Task 1 » In the article on France's crackdown on religious activity, from what age would children have to attend state-recognized schools?
Task 2 » Continue the article on France's crackdown on religious activity from where it stops.

Document extract »
PARIS — As the French government rolls out a controversial plan that amounts to its most robust crackdown on religious activity in decades, it is enjoying broad support from at least one of the country’s faith communities: French Jews.

Emmanuel Macron addresses supporters after winning the French Presidential Election on May 7, 2017 (David Ramos/Getty)

Emmanuel Macron addresses supporters after winning the French Presidential Election on May 7, 2017 (David Ramos/Getty)

Jewish community leaders have applauded President Emmanuel Macron’s effort to counter what he calls “Islamist separatism” with a plan that would require children to attend state-recognized schools from the age of three, effectively barring the practice of Muslim home-schooling, and mandate an oath of allegiance to the state from religious associations.

The new plan would also increase oversight of foreign funding for mosques and end a program that allows the children of immigrants to receive subsidized lessons in their parents’ native language.

While the new measures do not explicitly target French Muslims, which would be barred by the French constitution, Macron has made clear that they are aimed at “isolating radical Islam.”

“We need to reconquer all that the republic has ceded, and which has led part of our youth and citizens to be attracted to this radical Islam,” Macron said in an Oct. 2 speech near Paris.

“We will act starting today, with a lot of force and determination on the ground. It’s underway,” he said.

The plan, which is scheduled to be brought before the National Assembly later this year, has been widely condemned by Muslims, both in France and beyond, as an attack on their faith.

In Gaza, protesters burned posters of Macron, and in Turkey, President Recep Tayyip Erdogan described the plan as part of a legacy of European crimes against religious minorities that includes the Holocaust.

Records shown »
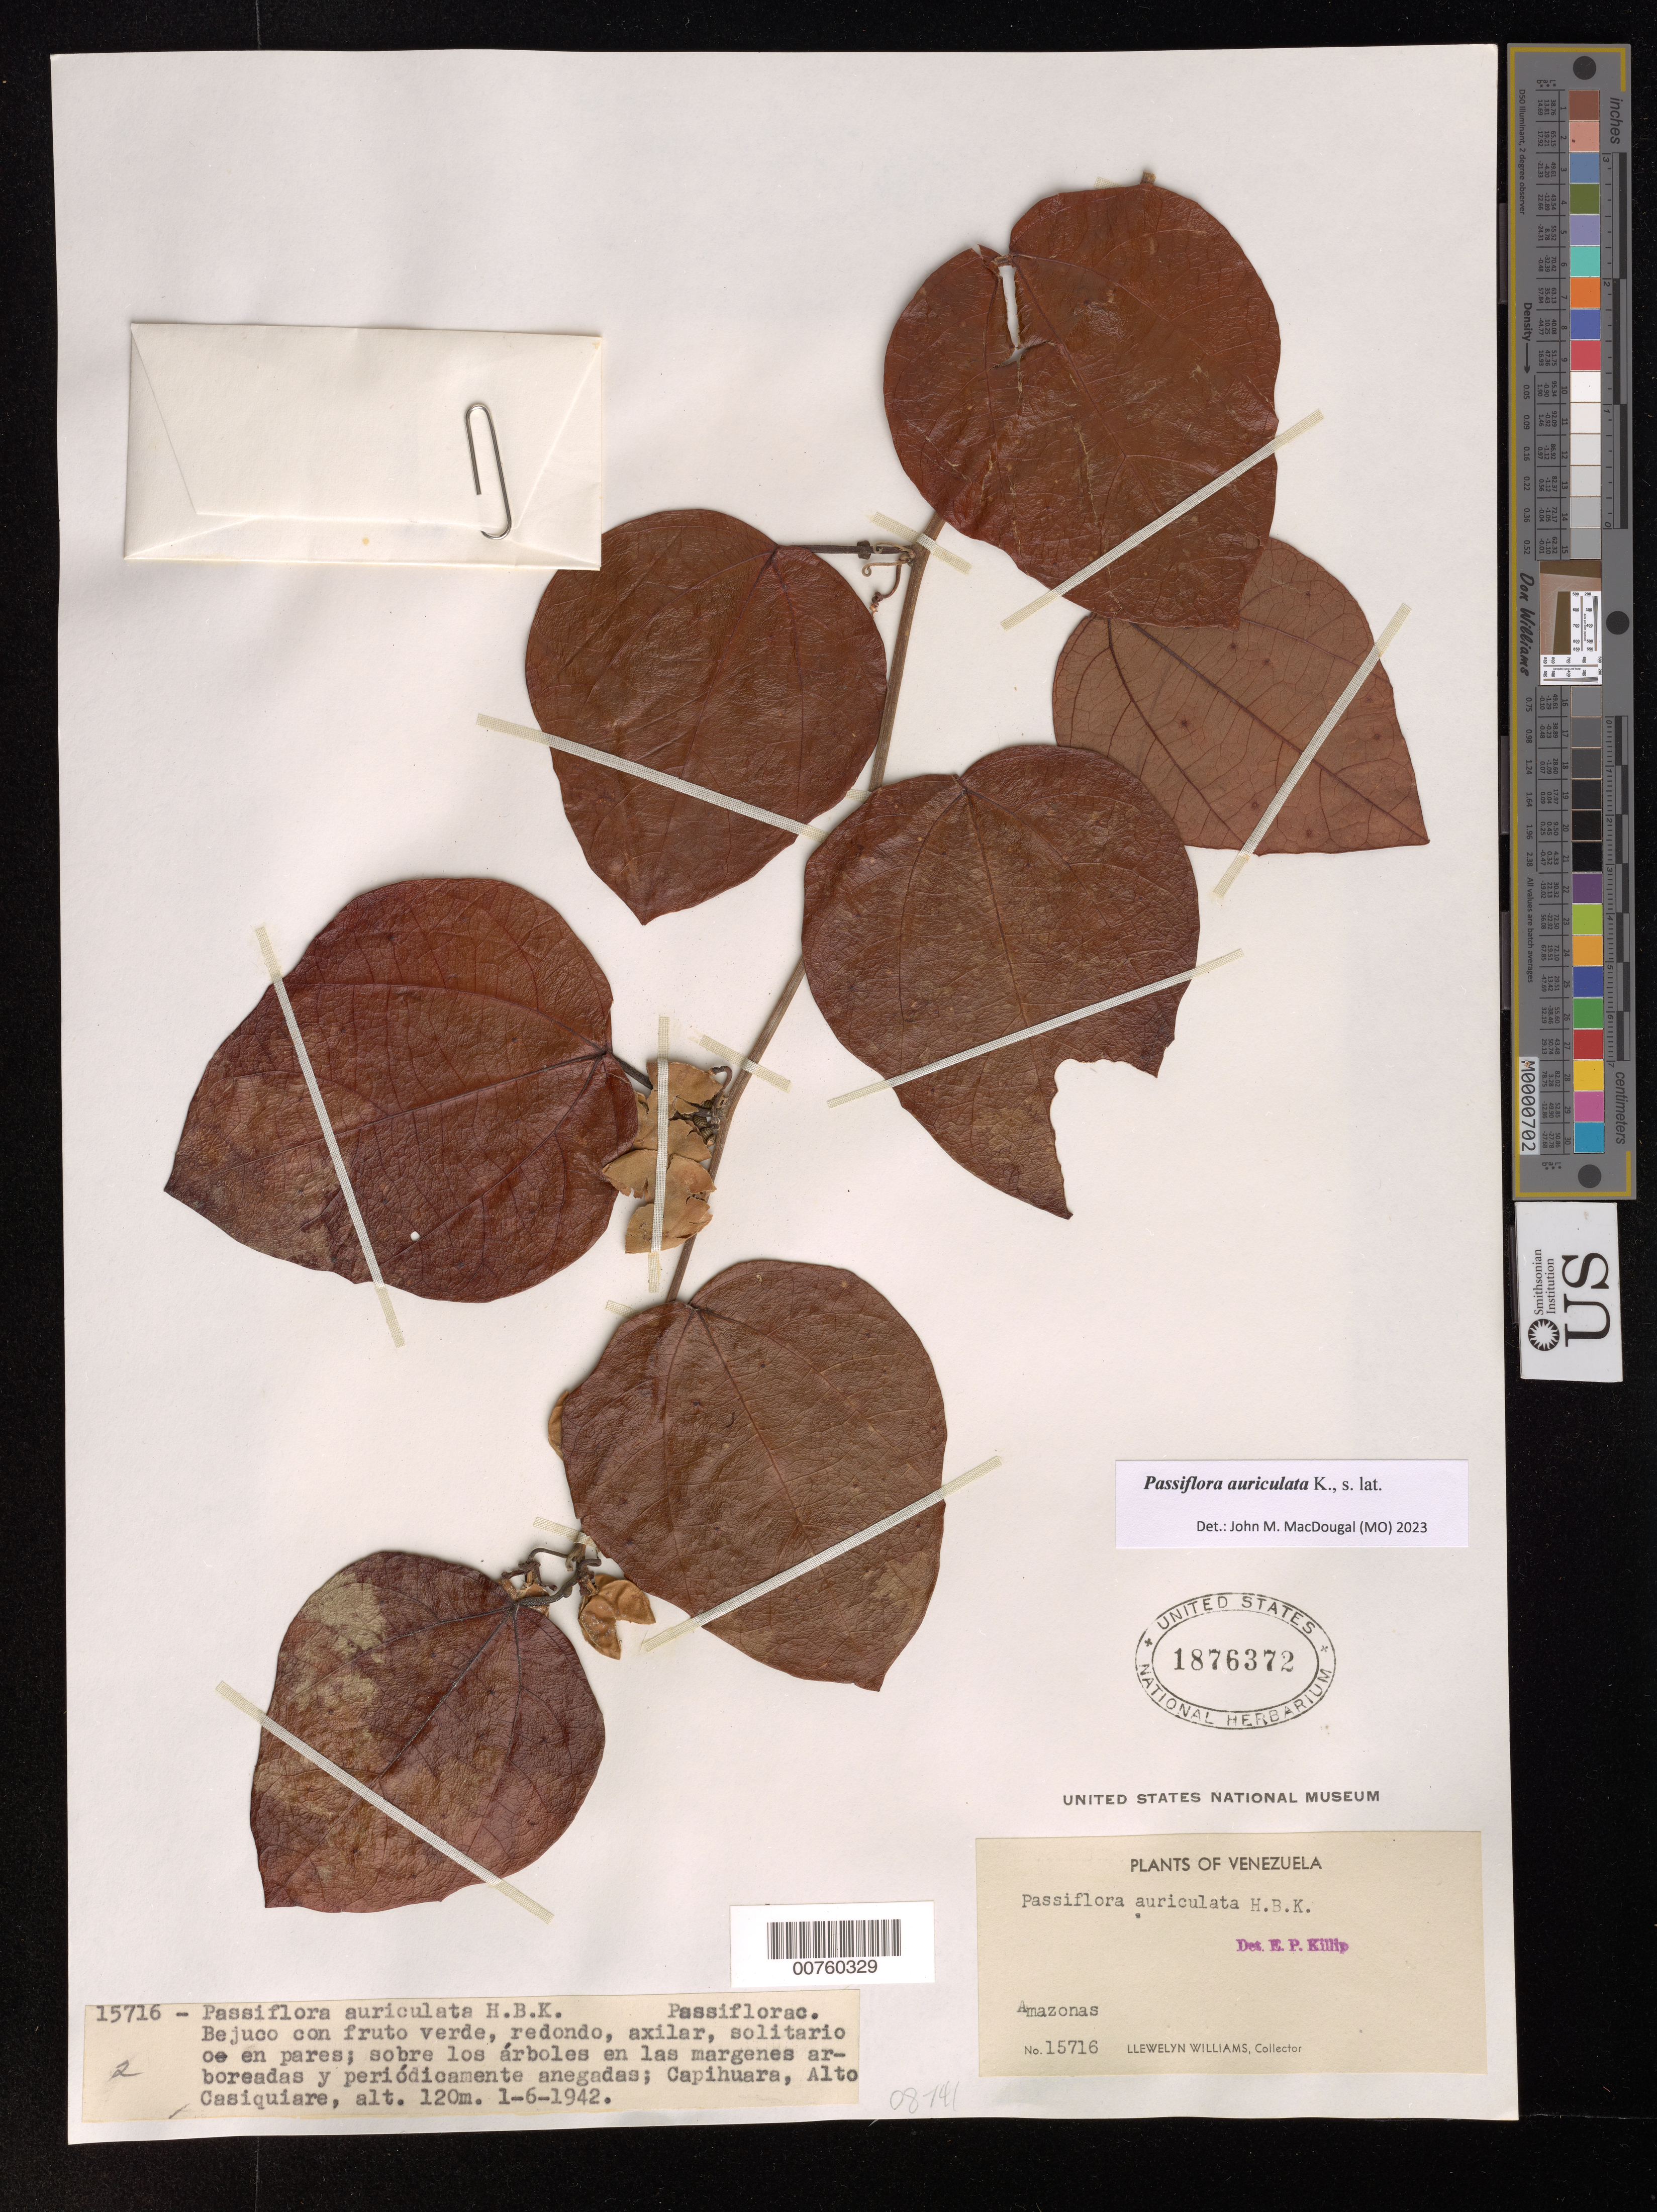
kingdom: Plantae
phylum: Tracheophyta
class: Magnoliopsida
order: Malpighiales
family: Passifloraceae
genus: Passiflora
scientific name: Passiflora auriculata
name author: Kunth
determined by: Killip, Ellsworth P.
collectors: Ll. Williams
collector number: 15716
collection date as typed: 1-Jun-42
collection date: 1942-06-01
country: Venezuela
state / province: Amazonas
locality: Capihuara, Alto Casiquiare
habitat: Sobre los arboles en la margen arboreadas y periodicamente inundada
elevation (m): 120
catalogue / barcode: US 1876372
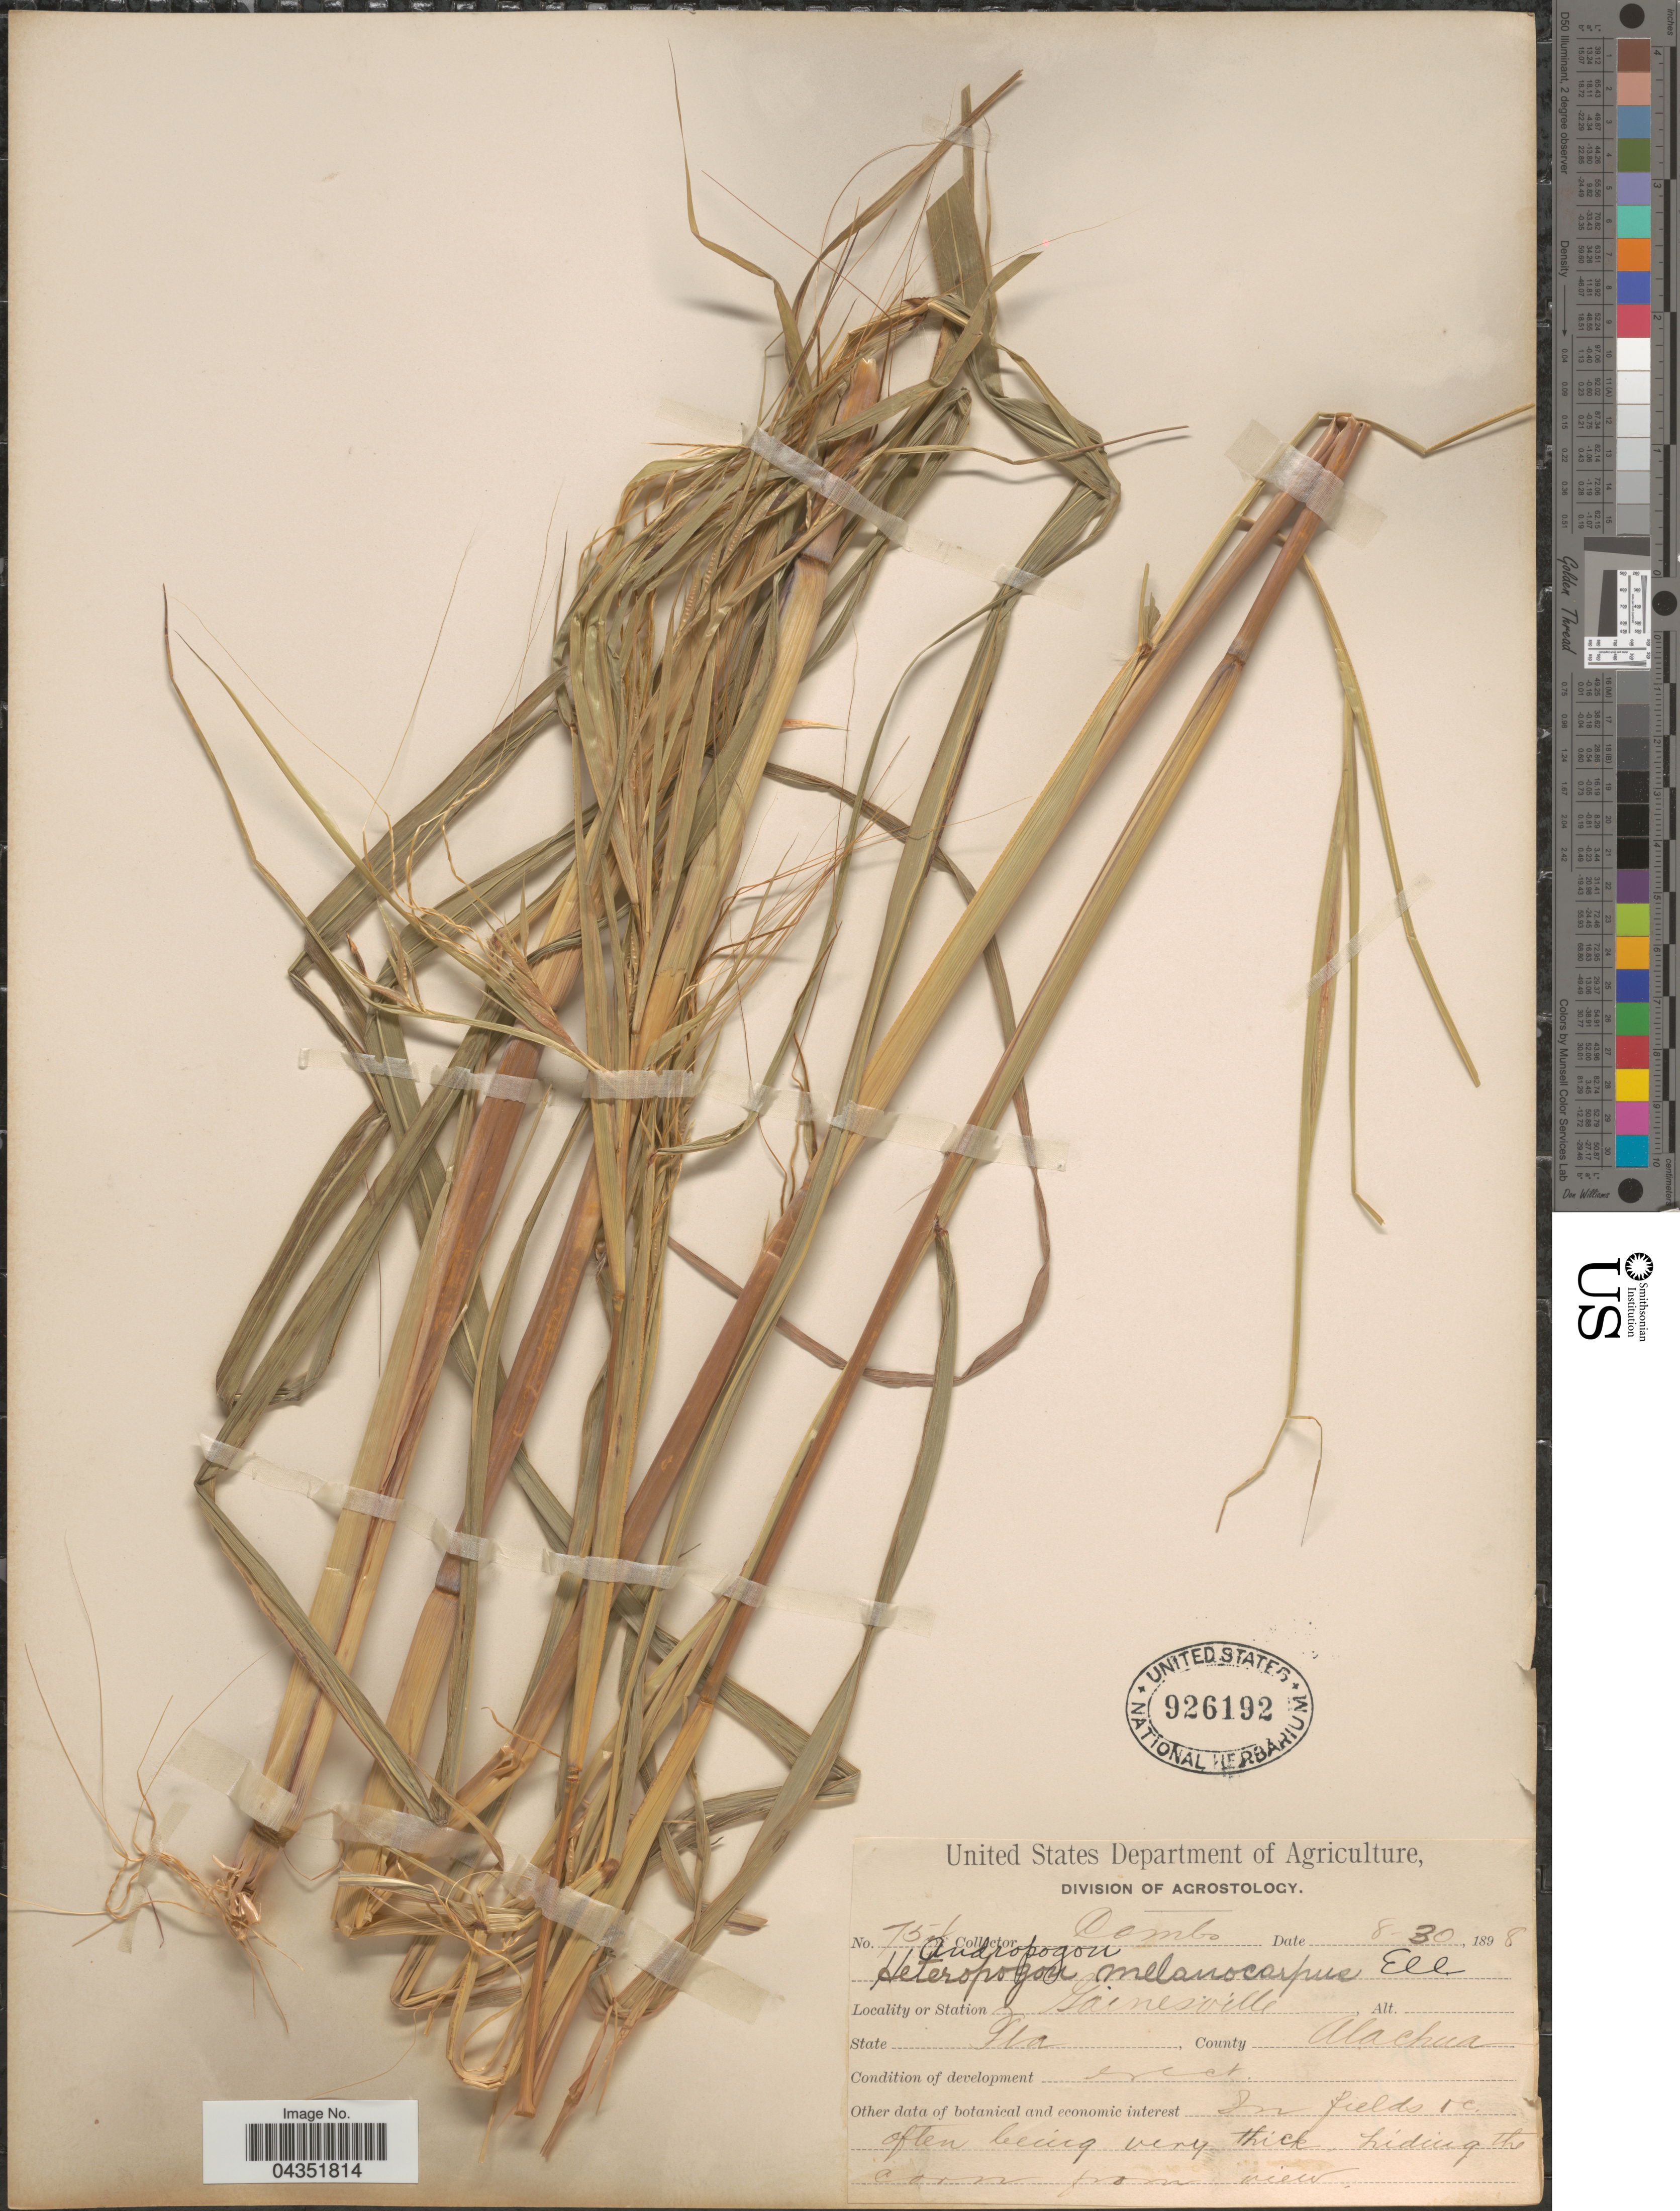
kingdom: Plantae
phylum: Tracheophyta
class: Liliopsida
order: Poales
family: Poaceae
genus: Heteropogon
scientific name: Heteropogon melanocarpus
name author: (Elliott) Benth.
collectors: -. Combs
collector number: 754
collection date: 1898-08-30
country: United States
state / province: Florida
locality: Gainesville. County Alachua.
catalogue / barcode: US 926192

Exercise answer 1 » From the age of three.

Exercise answer 2 »
Erdogan’s comment last week that Macron needs “mental treatment” prompted France to recall its ambassador from Ankara.

In France, some left-wing Jews oppose the plan for similar reasons. Maxime Benatouil of the Jewish-French Union for Peace, which supports a blanket boycott of Israel, said in a statement that the plan is motivated by racist hatred, juxtaposing it with what the Nazis and their collaborators did to French Jews in 1940.

But among the mainstream of French Jewry, Macron’s plan enjoys broad support, which only grew following the gruesome murder on Oct. 16 of a high school history teacher who had shown his students caricatures of Mohammed first published in France by the satirical magazine Charlie Hebdo — which was also the target of a 2015 attack by jihadists who murdered 12 people at the magazine’s office. Two days later, an accomplice murdered four Jews at a kosher supermarket.

“Bravo for having the courage to call things by their name and charting a course for ensuring the strength of the republic, the mother of all its children who love and respect the values of France,” Gil Taieb, the vice president of the CRIF umbrella of French Jewish communities, said on Twitter.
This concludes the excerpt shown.